Repubblica 18.1.16
I dubbi del Quirinale sulle unioni civili. Le modifiche del governo
Pronti gli emendamenti dell’esecutivo per evitare equiparazioni col matrimonio vietate dalla Consulta
di Claudio Tito
ROMA.
«I costituenti tennero presente la nozione di matrimonio che stabiliva
(e tuttora stabilisce) che i coniugi dovessero essere persone di sesso
diverso». Questa frase negli ultimi giorni sta rimbombando nelle sale di
tutti i palazzi della politica. Da Palazzo Chigi al Quirinale, dalla
Camera al Senato. E in una certa misura li sta scuotendo. Provocando
allarmi e riflessioni.
In molti si stanno chiedendo quanto potrà
incidere nell’esame della nuova legge sulle unioni civili. Il cosiddetto
testo Cirinnà. Che a fine mese sarà all’esame dell’aula di Palazzo
Madama. Dopo un travagliatissimo iter e quasi in contemporanea con la
riedizione del “Family day” del prossimo 30 gennaio. Perché a
pronunciare quella frase non è stato un oscuro senatore. Ma la Corte
costituzionale, nella sentenza emessa nell’aprile del 2010.
Quella
decisione presa dalla Consulta quasi sei anni fa, si sta trasformando
in un vero e proprio paradigma di riferimento per il provvedimento che
sta dividendo al loro interno sia la maggioranza, sia l’opposizione. Il
cuore dei dubbi infatti non sono più le adozioni ma il rischio che
queste unioni civili siano “troppo” equiparate al matrimonio.
E
infatti proprio in queste ore i contatti informali tra il governo e il
Quirinale sono stati intensi. Diversi membri dell’esecutivo hanno voluto
chiedere una valutazione alla Presidenza della Repubblica. Per capire
se nell’impianto del testo possano davvero emergere delle incoerenze di
carattere costituzionale. Dal Colle la risposta è stata piuttosto
precisa: il riferimento da prendere in considerazione è la sentenza 138
della Consulta. Mattarella si è tenuto ben lontano da giudizi o consigli
nel merito del provvedimento. Il capo dello Stato, infatti, non intende
assolutamente intervenire nei contenuti di una legge ancora in
discussione in Parlamento. E pur essendo stato favorevole alla legge sui
Dico – quella proposta nel 2007 dal governo Prodi – il Quirinale
esprimerà le sue valutazioni solo quando la norma sarà approvata e solo
sulla base della sua costituzionalità.
Ma proprio per questo il
solo richiamo alla sentenza della Corte del 2010 (quando Mattarella
peraltro non era ancora giudice costituzionale) ha fatto scattare
l’allarme nel governo.
Il problema, dunque, non sono le adozioni.

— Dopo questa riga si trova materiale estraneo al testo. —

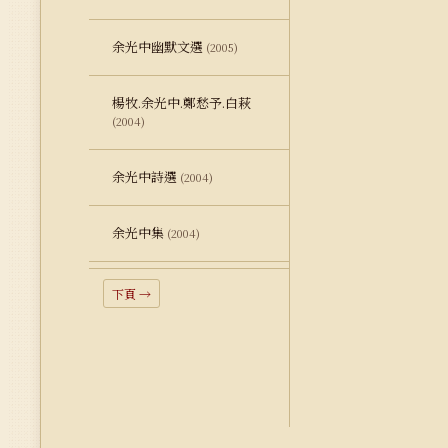
余光中幽默文選
(2005)
楊牧.余光中.鄭愁予.白萩
(2004)
余光中詩選
(2004)
余光中集
(2004)
下頁 →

Le difficoltà non si concentrano nella stepchild adoption. Ma semmai
negli articoli 2 e 3 del testo Cirinnà, quelli che rinviano alla
disciplina del matrimonio. Anzi a Palazzo Chigi stanno proprio studiando
una serie di emendamenti per limitare quei rischi. E per rendere la
nuova legge pienamente compatibile con i paletti posti dalla Consulta.
Nel
governo, del resto, sono stati sottolineati con la matita blu almeno
altri due passaggi della sentenza. Tra i quali questo: «Si deve
escludere che l’aspirazione al riconoscimento dei diritti e doveri della
coppia omosessuale possa essere realizzata soltanto attraverso una
equiparazione delle unioni omosessuali». Nella sostanza le modifiche che
verranno presentate a Palazzo Madama per conto dell’esecutivo mireranno
– come dice ad esempio il capogruppo Pd Luigi Zanda – «a ridurre i
rimandi agli articoli del codice civile sul matrimonio». L’obiettivo è
quello di dar vita ad un istituto giuridico autonomo con caratteristiche
diverse e graduate rispetto al matrimonio stesso. Se l’istituto
giuridico è diverso – sono i ragionamenti in corso - anche la qualità e
la quantità dei diritti e dei doveri deve essere diversa. Uno degli
emendamenti ad esempio riguarderà l’uso del cognome.
Nel governo
sono dunque convinti che anche specificando me- glio le differenze tra
matrimonio e unioni civili sarà mantenuta la sostanza della legge. I
diritti per le coppie omosessuali non saranno comunque intaccati.
Non
è un caso che nel confronto di questi giorni non sia in discussione il
tema delle adozioni. Il Quirinale non fatto alcun riferimento a quel
nodo. I profili di costituzionalità non riguardano dunque la stepchild
adoption.
E la linea di Renzi su questo aspetto ormai è definita.
Non sarà presentata alcuna correzione su questa materia dall’esecutivo.
Il testo non sarà toccato. Il ministro per i rapporti con il Parlamento,
Maria Elena Boschi, ha ricevuto un mandato preciso. La linea del Pd
resta favorevole alla nuova disciplina sulle adozioni. Se poi la
maggioranza del Senato si schiererà per il no , la responsabilità non
potrà essere riversata sui democratici.
La legge Cirinnà sarà
sottoposta al voto dell’aula. Se verrà chiesto lo scrutinio segreto,
ognuno dovrà assumersi la responsabilità di quella scelta. «Noi - dicono
al Pd - voteremo per la stepchild adoption. E faremo di tutto per
approvarla. Se non passerà, ne prenderemo atto. Ma il passo fondamentale
è avere finalmente una legge sulle unioni civili».